Das Dilemma der Gegenwart

14.09.2007
Der Text von Botho Strauß ist das Ergebnis einer Krise. Denn er erzählt nicht mehr. Er erzählt jedenfalls ganz anders als die drei Geistesverwandten Kleist, Novalis und Hofmannsthal, auf die Strauß sich beruft. Über weite Strecken ist "Die Unbeholfenen" ein philosophisches Gespräch, das von kurzen Regieanweisungen unterbrochen wird.
"Bewußtseinsnovelle", natürlich mit scharfem S! Schon im Untertitel zeigt Botho Strauß, dass es ihm um alles geht. Er nennt in dieser kurzen, aber hochdosierten Prosa von 122 Seiten drei Gewährsleute, in deren Tradition er sich sieht: Kleist mit seinem "Marionettentheater", Novalis mit seinem Klingsor-Märchen und Hofmannsthal mit seinem Chandos-Brief.

Das ist, obwohl Botho Strauß so ein Wort nie gebrauchen würde, fürwahr die Champions-League. Der Autor nennt seine Vorgänger in einem bestimmten Zusammenhang: in allen drei Texten geht es um die Form der symbolischen Erzählung, die als Resultat einer gesellschaftlichen Krisenstimmung entsteht. Solch eine Krise sieht er heute ebenfalls, und zwar in eklatantester Weise. Und er fragt sich: wie sieht heute eine symbolische Erzählung als Reaktion auf diese Krise aus, welches Symbol steht für das Heute? Die "Bewußtseinsnovelle" beschreibt sich selbst als Versuch, dieses Symbol zu finden.

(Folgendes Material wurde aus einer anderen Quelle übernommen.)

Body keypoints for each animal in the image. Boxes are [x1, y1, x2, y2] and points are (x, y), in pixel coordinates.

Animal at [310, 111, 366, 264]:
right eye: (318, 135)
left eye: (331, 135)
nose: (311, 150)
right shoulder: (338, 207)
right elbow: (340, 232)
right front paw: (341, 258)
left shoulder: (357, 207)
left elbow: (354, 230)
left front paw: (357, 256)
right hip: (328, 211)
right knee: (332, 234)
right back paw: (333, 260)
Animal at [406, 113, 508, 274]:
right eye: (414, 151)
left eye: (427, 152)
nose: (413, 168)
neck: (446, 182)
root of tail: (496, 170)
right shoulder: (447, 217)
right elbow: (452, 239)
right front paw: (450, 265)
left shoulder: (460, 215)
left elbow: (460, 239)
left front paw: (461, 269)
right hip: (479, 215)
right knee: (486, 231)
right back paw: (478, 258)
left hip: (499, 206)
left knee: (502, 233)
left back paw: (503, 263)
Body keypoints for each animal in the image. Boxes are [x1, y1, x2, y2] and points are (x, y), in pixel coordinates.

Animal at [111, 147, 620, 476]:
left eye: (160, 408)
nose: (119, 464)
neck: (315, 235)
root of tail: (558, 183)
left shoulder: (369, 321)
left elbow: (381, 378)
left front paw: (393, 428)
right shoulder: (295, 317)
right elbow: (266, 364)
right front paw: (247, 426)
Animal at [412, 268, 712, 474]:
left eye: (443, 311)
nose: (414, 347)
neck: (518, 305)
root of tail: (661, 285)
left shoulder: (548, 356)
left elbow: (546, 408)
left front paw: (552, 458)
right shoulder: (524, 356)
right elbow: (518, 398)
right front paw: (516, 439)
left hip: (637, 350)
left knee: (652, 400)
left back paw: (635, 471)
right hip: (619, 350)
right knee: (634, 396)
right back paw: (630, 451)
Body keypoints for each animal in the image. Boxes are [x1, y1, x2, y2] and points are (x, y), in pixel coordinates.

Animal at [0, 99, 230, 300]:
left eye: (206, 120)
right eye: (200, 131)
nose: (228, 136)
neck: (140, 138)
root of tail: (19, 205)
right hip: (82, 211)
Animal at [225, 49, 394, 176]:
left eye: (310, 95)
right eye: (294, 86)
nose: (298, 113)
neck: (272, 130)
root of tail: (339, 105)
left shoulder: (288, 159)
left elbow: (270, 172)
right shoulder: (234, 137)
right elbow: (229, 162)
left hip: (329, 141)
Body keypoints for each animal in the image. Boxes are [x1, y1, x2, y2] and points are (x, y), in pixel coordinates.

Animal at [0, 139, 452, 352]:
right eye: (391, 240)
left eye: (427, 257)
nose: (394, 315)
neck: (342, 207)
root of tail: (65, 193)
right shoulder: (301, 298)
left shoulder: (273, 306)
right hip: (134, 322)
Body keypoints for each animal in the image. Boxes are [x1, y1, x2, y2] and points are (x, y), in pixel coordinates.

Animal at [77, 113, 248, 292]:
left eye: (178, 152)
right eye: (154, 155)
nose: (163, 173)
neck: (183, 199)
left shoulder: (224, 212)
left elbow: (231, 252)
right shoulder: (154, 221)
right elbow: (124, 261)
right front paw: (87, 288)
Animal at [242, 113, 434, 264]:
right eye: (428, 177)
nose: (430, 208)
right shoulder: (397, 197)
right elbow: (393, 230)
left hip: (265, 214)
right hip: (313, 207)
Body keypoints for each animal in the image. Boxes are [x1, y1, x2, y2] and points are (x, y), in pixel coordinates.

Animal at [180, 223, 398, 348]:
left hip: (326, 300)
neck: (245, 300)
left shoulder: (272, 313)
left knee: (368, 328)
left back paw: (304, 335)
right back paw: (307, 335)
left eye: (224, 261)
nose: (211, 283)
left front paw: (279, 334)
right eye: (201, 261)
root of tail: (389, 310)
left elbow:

Insofern ist Strauß' Text tatsächlich das Ergebnis einer Krise. Denn er erzählt nicht mehr. Er erzählt jedenfalls ganz anders als die drei angerufenen Geistesverwandten. Strauß reflektiert, analysiert, vor allem aber lässt er Monologe und Dialoge verschiedener Protagonisten aufeinanderfolgen. Über weite Strecken ist der Text ein philosophisches Gespräch, das von kurzen Regieanweisungen unterbrochen wird.

Ein Zeichen der heutigen geistigen Krise ist also, dass die Kraft zu einem zentralen erzählerischen Symbol fehlt, dass alles auseinanderstiebt, dass nichts mehr zu fassen ist. Manchmal blicken die Sprechenden sehnsüchtig zurück zu Hofmannsthal Chandos-Brief, in dem genau dies thematisiert wird - aber mit welchen bildnerischen Mitteln! Mit Metaphern! Mit wahrhaft literarischem Furor! Heute sprechen die Figuren elegant, gewitzt, flüssig - aber sie finden zu keinem Zentrum mehr. Und können schon Sekunden später ohne Probleme das Gegenteil sagen.

Ein Buch auf hohem Niveau. Ein anstrengendes Buch. Strauß "beweist" durch seine "Bewußtseinsnovelle", wie es heute steht, er beweist es durch die Form. Natürlich gibt es einen äußeren, erzählerischen Rahmen: Die Ich-Figur findet sich in einem entlegenen alten Haus in einem öden Gewerbepark in der Vorstadt und gerät hier durch seine neue Geliebte in eine eigentümliche Familie hinein: Geschwister, die eine Gegenwelt zu errichten versuchen.

Hier finden die Gespräche statt, die das Dilemma der Gegenwart effektiv inszenieren. Man kennt die Thesen, die hier ausformuliert werden, bereits durch Strauß' Essays, allen voran den "anschwellenden Bocksgesang". Diese Geschwistergesellschaft, die die Krise genau benennt, ist aber selbst Teil der Krise - in einer wilden Volte macht Strauß dies deutlich. Es gibt eine novellistische "unerhörte Begebenheit", die dem Geschehen eine Wendung gibt und die langen Gesprächsreihen, aus denen das Buch zum großen Teil besteht, aufbricht.

Plötzlich geht es in ein Märchen über. Plötzlich wird wirklich erzählt. Das gesuchte Symbol ist zwar nicht gefunden worden. Aber dennoch versucht das Buch, der Entindividualisierung, die es anprangert, etwas entgegenzusetzen. Der Leser jedoch bleibt in seinem Zwiespalt zurück.